[ABOUT THIS EXERCISE]: Pick out each line of the items that includes the string "align", and copy those lines.

[RECORD EXTRACTS]:
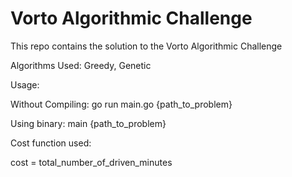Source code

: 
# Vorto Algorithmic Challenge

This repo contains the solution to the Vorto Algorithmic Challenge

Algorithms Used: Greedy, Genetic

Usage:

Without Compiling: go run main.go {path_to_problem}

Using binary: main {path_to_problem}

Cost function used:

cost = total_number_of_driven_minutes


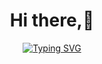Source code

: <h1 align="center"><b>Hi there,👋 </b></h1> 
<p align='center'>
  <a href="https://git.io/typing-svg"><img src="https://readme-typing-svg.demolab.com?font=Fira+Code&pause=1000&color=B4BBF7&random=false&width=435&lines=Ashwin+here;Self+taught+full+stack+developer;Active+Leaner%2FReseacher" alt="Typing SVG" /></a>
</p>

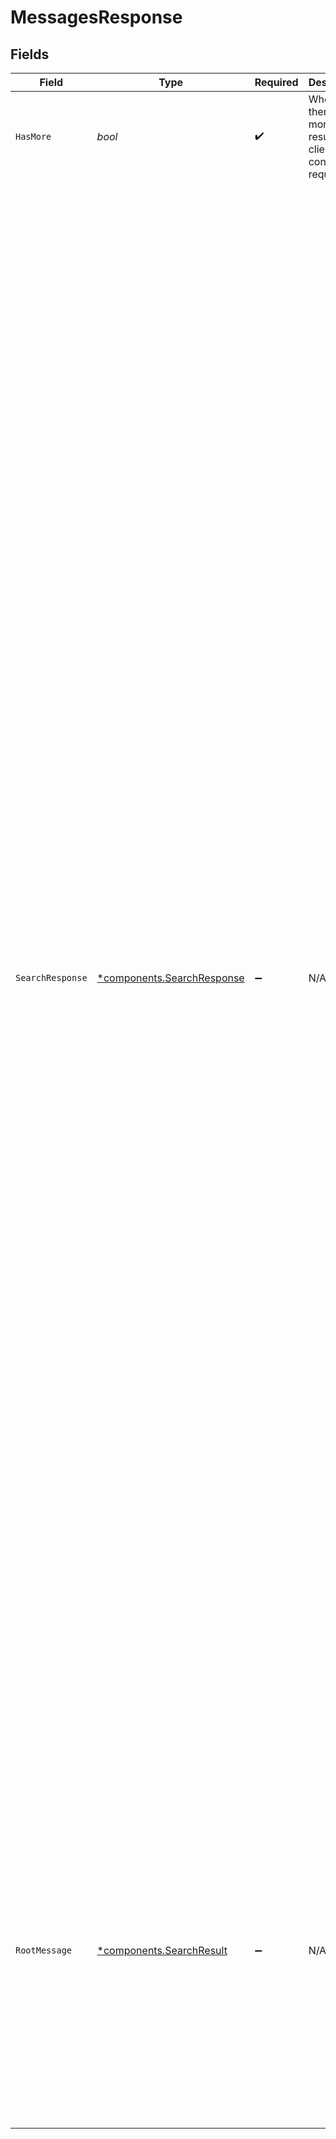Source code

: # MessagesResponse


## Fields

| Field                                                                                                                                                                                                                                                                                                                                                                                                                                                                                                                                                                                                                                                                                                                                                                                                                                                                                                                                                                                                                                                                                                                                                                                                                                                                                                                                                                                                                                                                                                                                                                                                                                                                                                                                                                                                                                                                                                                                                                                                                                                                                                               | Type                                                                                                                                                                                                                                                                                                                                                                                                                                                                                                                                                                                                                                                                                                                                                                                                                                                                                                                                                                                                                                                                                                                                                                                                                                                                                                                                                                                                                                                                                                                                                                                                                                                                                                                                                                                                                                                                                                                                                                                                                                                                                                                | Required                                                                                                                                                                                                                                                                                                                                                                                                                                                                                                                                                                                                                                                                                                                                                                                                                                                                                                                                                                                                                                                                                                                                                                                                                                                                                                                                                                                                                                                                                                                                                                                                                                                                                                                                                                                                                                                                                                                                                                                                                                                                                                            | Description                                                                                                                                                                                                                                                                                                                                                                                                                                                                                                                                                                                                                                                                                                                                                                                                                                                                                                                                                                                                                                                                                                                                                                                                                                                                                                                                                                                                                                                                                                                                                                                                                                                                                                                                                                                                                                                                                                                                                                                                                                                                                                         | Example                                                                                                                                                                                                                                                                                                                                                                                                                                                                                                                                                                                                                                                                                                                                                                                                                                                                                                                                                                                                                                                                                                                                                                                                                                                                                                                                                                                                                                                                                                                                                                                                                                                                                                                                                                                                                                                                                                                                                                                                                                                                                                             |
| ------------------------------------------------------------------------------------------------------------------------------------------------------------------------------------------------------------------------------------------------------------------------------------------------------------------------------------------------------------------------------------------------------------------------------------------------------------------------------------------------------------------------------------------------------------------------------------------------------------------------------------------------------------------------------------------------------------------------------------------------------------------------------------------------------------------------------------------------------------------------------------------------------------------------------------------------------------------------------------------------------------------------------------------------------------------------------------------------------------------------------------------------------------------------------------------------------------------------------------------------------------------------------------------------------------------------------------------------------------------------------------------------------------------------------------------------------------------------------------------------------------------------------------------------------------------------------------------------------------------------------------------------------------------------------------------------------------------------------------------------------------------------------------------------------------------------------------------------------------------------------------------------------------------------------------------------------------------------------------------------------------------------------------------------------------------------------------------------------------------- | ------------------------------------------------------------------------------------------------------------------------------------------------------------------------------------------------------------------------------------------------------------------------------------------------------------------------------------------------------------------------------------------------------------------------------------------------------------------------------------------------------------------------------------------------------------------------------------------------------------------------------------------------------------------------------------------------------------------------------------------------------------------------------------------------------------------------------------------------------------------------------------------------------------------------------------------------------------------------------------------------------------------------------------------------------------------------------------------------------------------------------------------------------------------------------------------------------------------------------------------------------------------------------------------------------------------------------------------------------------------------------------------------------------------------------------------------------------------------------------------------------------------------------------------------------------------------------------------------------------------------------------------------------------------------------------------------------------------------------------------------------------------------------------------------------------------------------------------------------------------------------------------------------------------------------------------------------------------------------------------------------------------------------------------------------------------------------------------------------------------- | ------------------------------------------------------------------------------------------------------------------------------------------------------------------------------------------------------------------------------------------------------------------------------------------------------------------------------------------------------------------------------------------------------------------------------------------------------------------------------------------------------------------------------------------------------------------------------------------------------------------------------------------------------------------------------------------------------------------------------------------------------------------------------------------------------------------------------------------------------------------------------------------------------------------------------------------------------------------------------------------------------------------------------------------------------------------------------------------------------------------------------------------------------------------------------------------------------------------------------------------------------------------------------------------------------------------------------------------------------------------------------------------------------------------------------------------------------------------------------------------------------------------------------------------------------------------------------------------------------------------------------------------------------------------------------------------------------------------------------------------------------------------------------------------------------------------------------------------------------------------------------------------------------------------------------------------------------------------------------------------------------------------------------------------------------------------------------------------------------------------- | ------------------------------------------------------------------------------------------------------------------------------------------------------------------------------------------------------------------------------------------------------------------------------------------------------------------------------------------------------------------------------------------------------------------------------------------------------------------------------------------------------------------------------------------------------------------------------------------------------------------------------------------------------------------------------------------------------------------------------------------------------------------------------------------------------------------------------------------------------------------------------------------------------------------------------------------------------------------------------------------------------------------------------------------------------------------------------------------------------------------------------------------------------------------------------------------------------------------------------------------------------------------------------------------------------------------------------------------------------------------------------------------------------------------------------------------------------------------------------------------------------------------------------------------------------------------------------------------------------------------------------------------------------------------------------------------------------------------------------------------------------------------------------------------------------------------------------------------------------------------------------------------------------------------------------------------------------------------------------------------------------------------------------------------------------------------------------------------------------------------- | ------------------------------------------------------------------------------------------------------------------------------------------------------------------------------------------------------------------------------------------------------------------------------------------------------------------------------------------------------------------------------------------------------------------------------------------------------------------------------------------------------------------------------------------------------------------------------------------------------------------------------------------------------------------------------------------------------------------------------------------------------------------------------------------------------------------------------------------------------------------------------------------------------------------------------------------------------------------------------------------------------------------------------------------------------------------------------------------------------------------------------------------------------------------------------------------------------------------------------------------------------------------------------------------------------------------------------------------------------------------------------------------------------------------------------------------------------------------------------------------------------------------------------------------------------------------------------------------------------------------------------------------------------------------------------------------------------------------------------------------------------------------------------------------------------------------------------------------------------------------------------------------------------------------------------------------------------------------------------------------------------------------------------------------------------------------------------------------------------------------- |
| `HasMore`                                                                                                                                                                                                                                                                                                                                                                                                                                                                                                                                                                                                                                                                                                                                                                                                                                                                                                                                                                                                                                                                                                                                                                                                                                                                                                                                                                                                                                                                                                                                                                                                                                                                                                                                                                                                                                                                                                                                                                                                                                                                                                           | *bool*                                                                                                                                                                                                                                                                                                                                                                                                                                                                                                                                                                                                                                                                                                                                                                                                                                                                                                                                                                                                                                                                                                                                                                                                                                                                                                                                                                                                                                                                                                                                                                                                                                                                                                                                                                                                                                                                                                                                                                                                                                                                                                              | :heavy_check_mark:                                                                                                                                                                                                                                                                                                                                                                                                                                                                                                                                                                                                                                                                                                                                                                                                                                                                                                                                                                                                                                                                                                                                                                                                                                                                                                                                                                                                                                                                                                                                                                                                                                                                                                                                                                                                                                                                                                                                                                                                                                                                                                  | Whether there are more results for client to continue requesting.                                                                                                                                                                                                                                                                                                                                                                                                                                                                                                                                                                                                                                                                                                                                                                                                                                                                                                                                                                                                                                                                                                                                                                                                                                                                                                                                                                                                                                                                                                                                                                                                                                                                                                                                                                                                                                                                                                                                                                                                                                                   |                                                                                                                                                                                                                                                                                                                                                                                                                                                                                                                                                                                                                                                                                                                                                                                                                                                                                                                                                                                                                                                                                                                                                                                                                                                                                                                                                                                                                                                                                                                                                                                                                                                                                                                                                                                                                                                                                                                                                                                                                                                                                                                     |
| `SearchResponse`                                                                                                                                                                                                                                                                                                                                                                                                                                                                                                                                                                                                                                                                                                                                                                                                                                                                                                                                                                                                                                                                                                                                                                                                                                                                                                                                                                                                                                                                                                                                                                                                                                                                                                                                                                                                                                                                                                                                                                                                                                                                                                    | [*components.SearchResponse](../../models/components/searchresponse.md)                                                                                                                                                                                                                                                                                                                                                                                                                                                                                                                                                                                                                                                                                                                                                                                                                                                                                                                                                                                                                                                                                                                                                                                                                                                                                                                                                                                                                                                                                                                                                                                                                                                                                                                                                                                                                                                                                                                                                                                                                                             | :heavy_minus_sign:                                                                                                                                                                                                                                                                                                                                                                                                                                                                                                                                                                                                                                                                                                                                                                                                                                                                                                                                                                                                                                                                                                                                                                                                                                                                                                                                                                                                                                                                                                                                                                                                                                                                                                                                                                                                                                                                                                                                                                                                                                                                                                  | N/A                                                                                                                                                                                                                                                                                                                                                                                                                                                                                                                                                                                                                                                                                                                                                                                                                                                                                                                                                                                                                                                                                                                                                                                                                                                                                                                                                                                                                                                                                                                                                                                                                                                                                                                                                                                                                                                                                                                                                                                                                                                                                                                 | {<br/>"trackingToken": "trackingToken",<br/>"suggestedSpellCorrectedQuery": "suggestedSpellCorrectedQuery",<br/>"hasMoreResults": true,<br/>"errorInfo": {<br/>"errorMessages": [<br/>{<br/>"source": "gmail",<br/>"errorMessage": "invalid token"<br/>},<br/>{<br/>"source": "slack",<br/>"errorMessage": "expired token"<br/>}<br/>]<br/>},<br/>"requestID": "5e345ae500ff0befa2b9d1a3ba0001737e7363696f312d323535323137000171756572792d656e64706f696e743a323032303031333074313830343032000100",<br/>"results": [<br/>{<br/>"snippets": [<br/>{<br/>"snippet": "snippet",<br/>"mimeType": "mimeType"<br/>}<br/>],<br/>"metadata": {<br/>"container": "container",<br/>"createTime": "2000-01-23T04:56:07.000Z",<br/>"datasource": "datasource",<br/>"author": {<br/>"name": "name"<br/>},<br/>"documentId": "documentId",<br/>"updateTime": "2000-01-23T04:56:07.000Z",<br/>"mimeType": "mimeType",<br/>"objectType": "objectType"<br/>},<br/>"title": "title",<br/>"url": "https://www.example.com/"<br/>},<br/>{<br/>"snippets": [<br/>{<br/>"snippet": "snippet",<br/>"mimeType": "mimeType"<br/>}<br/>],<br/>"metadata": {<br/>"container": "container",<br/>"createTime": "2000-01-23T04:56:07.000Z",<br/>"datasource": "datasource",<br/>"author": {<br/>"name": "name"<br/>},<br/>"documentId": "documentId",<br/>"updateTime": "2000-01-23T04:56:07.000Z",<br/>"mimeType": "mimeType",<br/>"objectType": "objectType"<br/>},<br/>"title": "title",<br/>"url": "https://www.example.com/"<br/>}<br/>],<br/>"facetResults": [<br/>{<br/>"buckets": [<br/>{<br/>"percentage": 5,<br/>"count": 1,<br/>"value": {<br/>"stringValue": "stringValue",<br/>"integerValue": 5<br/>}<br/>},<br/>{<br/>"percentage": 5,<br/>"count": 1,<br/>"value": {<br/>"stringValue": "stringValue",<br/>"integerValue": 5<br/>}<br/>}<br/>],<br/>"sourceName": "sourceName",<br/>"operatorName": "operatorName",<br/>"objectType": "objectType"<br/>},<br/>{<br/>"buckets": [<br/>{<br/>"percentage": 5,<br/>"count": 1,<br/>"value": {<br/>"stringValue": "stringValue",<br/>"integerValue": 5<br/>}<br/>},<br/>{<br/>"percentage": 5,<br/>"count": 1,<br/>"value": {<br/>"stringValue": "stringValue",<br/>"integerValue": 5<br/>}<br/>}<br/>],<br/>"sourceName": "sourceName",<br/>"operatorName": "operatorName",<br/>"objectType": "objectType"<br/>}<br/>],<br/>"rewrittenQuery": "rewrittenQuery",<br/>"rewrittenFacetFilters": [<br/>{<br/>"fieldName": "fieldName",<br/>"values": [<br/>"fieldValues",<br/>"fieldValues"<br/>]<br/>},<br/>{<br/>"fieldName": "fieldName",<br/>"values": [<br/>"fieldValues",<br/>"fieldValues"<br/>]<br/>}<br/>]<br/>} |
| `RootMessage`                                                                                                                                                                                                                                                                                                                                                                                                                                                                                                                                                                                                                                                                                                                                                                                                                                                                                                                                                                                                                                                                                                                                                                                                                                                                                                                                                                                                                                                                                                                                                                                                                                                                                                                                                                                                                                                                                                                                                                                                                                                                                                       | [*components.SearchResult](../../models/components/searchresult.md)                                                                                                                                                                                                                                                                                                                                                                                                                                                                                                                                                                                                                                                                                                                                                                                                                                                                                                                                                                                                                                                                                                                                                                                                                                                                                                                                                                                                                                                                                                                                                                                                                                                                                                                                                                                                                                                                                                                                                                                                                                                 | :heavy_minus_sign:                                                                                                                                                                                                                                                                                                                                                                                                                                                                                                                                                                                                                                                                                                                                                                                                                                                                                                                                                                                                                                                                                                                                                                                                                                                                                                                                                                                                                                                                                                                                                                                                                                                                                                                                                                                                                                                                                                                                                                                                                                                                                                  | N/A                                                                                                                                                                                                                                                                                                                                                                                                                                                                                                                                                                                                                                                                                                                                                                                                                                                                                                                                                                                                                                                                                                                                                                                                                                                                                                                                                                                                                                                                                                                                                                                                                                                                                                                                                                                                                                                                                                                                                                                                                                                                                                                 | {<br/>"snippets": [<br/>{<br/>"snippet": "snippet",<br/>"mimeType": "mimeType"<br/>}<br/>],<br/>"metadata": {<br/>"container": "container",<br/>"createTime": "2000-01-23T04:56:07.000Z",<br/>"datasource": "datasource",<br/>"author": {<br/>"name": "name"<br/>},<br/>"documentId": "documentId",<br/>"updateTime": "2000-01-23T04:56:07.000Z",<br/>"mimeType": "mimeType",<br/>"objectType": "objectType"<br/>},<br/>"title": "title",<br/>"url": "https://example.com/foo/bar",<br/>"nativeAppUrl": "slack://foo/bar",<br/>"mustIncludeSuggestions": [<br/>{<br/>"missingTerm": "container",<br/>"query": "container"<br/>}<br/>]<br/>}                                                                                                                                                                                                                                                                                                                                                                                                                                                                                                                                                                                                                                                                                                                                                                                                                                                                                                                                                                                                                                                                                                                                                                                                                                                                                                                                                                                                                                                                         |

[YOUR SOLUTION]:
: <h1 align="center"><b>Hi there,👋 </b></h1> 
<p align='center'>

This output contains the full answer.